Pakistani police raided a local security firm that helps protect the U.S. Embassy on Saturday, seizing dozens of allegedly unlicensed weapons at a time when unusually intense media scrutiny of America's use of private contractors has deepened anti-U.S. sentiment here.
Two employees of the Inter-Risk company were arrested during the raids in Islamabad, police official Rana Akram told a news conference. Reporters were shown the disputed weapons — 61 assault rifles and nine pistols. Akram said police were seeking the firm's owner.
U.S. Embassy spokesman Rick Snelsire said the U.S. contract with Inter-Risk took effect at the start of 2009. It is believed to be the first contract the firm has signed with the U.S., said Snelsire, who did not have a figure for its amount.
"Our understanding is they obtained licenses with whatever they brought into the country to meet the contractual needs," he said. "We told the government that we had a contract with Inter-Risk, that Inter-Risk would be providing security at the embassy and our consulates."
Akram said he had no idea about any U.S. links to Inter-Risk, but the company was recently mentioned in local media reports that have been trying to establish the types of private security firms American diplomats use in Pakistan.
In particular, Pakistani reporters, anti-U.S. bloggers and others have suggested the U.S. is using the American firm formerly known as Blackwater — a claim that chills many Pakistanis because of the company's alleged involvement in killings of Iraqi civilians.
The U.S. Embassy denies it uses Blackwater — now known as Xe Services — in Pakistan.
Scandals involving U.S. private contractors have occurred elsewhere in the region.
In Washington this week, the Commission on Wartime Contracting heard testimony about another contractor — ArmorGroup North America — involving alleged illegal and immoral conduct by its guards at the U.S. Embassy in Afghanistan.
The Iraqi government refused to grant Xe Services an operating license earlier this year amid continued outrage over a 2007 lethal firefight involving some of its employees in Baghdad, although the State Department has temporarily extended a contract with a Xe subsidiary to protect U.S. diplomats in Iraq.
Many of the reports in Pakistan have been fueled by U.S. plans to expand its embassy space and staff. Among the other rumors the U.S. denies: that 1,000 U.S. Marines will land in the capital, and that Americans will set up a Guantanamo-style prison.
The U.S. says it needs to add hundreds more staff to allow it to disburse billions of dollars in additional aid to Pakistan.
Legislation making its way through Congress will triple nonmilitary aid to Pakistan — one version would provide $1.5 billion a year over five years in humanitarian and economic aid. The goal is to improve education and other areas, lessening the allure of extremism.

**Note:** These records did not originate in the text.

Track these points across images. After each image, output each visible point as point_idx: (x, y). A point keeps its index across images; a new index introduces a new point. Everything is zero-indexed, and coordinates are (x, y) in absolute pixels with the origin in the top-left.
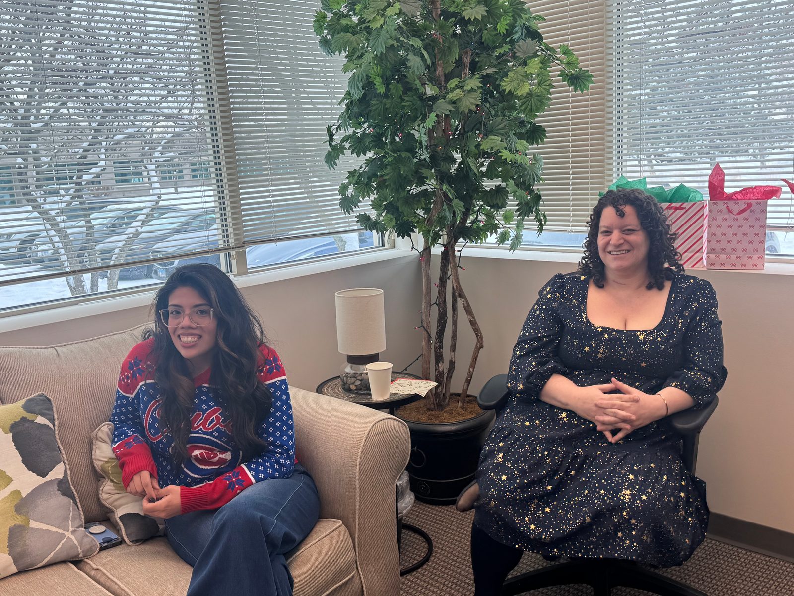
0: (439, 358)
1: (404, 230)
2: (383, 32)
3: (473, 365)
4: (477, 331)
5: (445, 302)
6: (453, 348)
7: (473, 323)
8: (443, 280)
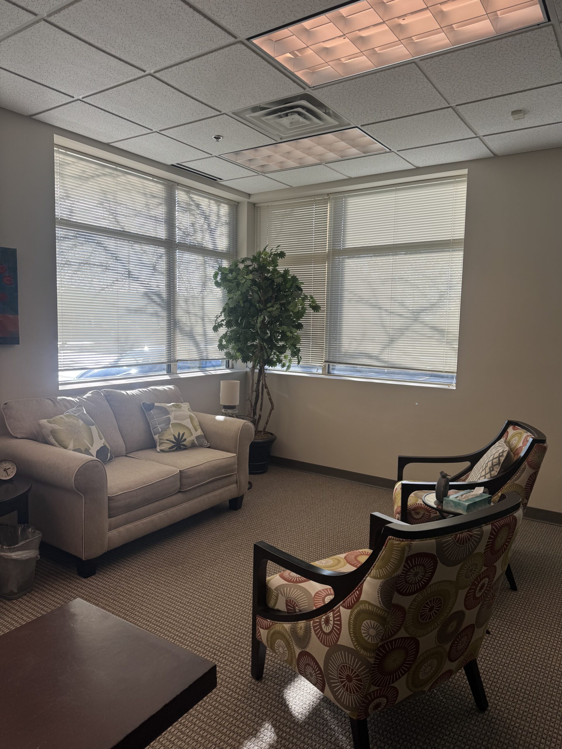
0: (255, 414)
1: (245, 360)
2: (245, 285)
3: (269, 416)
4: (272, 403)
5: (259, 390)
6: (261, 410)
7: (270, 399)
8: (259, 381)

The U.S. considers stability in Pakistan critical to helping the faltering war effort in neighboring Afghanistan, and has pressed Pakistan to crack down on extremism on its soil.
Al-Qaida and Taliban fighters are believed to use Pakistan's northwestern regions bordering Afghanistan as hide-outs. Their presence has fueled violence in Pakistani territory, including attacks that pit Sunni Muslims against Shiite Muslims.
Police said Saturday that the death toll from a suicide car bombing at a hotel in a Shiite Muslim-dominated village in Pakistan's northwest rose to 40. The Friday blast in Usterzai village was followed by a bomb in nearby Cho village that killed a Sunni official.
Pakistan has made some gains against militants, however, especially in the northwest Swat Valley, where a four-month-old offensive appears to have cleared many Taliban insurgents.
The army said in a statement Saturday that 51 militants had surrendered in the last 24 hours, and that another seven were arrested. It also said militants fatally shot five civilians in a minibus.